Therapeutic development of angiogenesis-targeting drugs has been most successful in cancer and ocular diseases, with the vast majority of approved drugs focusing on the inhibition of VEGF-mediated downstream signaling (Formica et al., 2021; Kong et al., 2017). On the other side, in disease areas where angiogenesis is lacking and needs to be promoted (e.g., limb ischemia/PAD, myocardial ischemia/CAD), direct therapeutic augmentation of pro-angiogenic signaling using growth factors such as VEGF or pro-angiogenic regulators such as HIF had failed to achieve clear efficacies in late-phase clinical trials to date (Annex, 2013; Annex & Cooke, 2021; Mitsos et al., 2012). The overall response rates of approved anti-angiogenics are moderate in cancer patients; however, renewed opportunities are in combinations of anti-angiogenic and immune checkpoint inhibitors (Boucher et al., 2021; Datta et al., 2019). Although there exist many angiogenic factors in both human and mice, the tissue/whole-body level models discussed above mostly focused on one angiogenic factor of interest (e.g., TSP-1, EGF, VEGFs) or incorporated a generic model species that represents the overall angiogenic effect, likely due to a lack of data for model calibration. As the models showed the potentials of rendering predictions that are not intuitive when the elements of the model are viewed separately, we envision there to be a big opportunity for systems biology/systems pharmacology type models of angiogenesis signaling to play central roles in future drug development.

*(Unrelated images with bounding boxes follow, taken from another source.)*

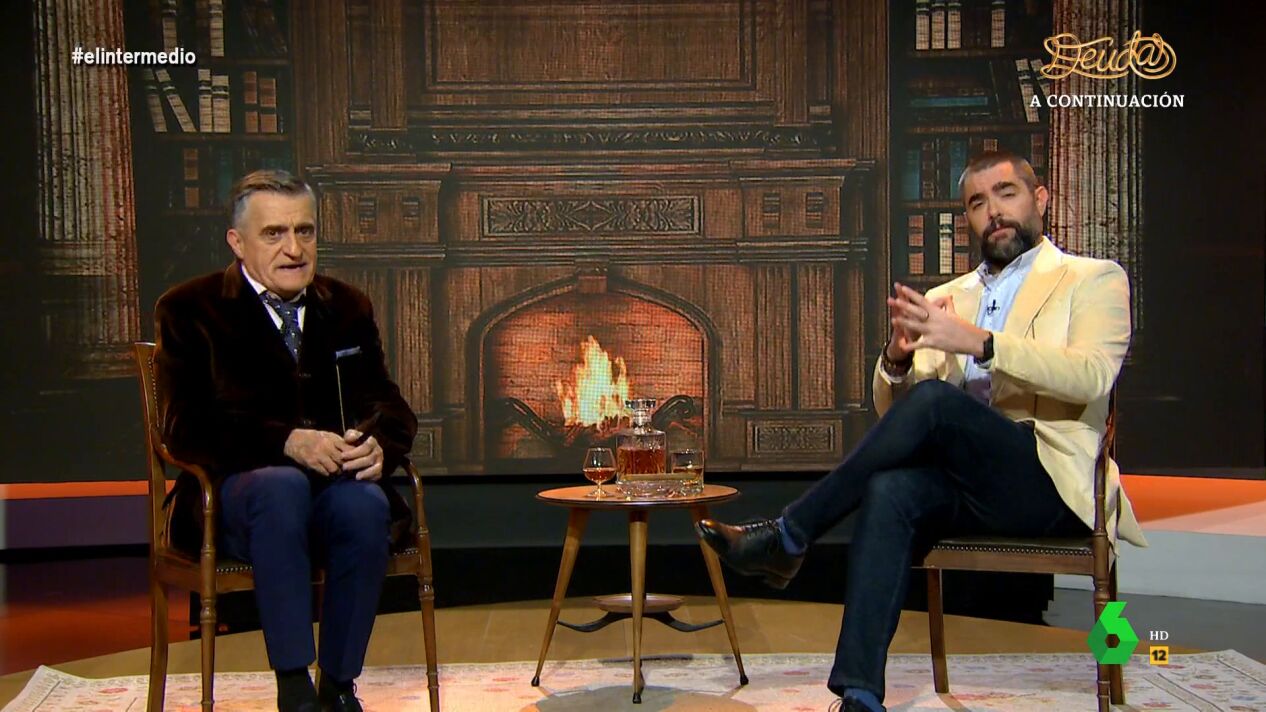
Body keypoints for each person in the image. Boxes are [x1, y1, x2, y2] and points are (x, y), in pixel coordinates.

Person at [697, 151, 1147, 712]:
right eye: (977, 203)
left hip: (1050, 484)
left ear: (1041, 199)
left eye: (1006, 193)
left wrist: (980, 342)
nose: (993, 211)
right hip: (967, 488)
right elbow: (898, 417)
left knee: (937, 403)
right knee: (890, 488)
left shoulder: (1092, 278)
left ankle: (788, 536)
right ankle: (860, 695)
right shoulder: (946, 299)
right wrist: (897, 360)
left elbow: (1092, 375)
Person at [154, 170, 418, 712]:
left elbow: (390, 408)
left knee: (365, 505)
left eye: (305, 231)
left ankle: (338, 687)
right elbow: (183, 428)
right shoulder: (189, 309)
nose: (294, 249)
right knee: (280, 487)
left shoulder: (347, 307)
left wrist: (377, 445)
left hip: (329, 493)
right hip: (233, 503)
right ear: (237, 242)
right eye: (274, 233)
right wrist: (287, 442)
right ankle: (294, 688)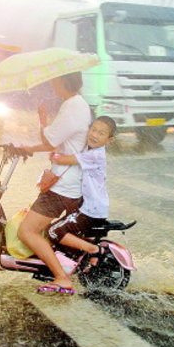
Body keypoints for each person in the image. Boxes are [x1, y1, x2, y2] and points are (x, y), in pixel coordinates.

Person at [19, 71, 92, 295]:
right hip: (70, 180)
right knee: (47, 229)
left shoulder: (72, 107)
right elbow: (59, 143)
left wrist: (41, 117)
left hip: (62, 186)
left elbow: (49, 139)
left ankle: (61, 278)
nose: (52, 84)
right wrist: (26, 148)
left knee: (27, 231)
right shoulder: (77, 105)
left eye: (54, 80)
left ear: (63, 82)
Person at [46, 116, 116, 272]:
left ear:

Integrating newly hypothesized or details of known multiscale biological mechanisms and translational features into such models can further impactfully inform decision-making in multiple stages of preclinical and clinical development (Nijsen et al., 2018). For example, incorporating omics-derived dynamics and biological features into such mechanistic models can inform the construction of model-based virtual patients and allow simulation of disease progression and treatment efficacy at the level of both patient populations and individuals (Lazarou et al., 2020; S. Zhang, Gong, et al., 2021). Model-informed drug development (MIDD) as a field is also gaining ground (Marshall et al., 2019; Y. Wang, Zhu, et al., 2019). Advances in quantitative systems pharmacology (QSP) and virtual clinical trials applied to anti- and pro-angiogenic drugs and drug candidates should facilitate these developments (Bai et al., 2019).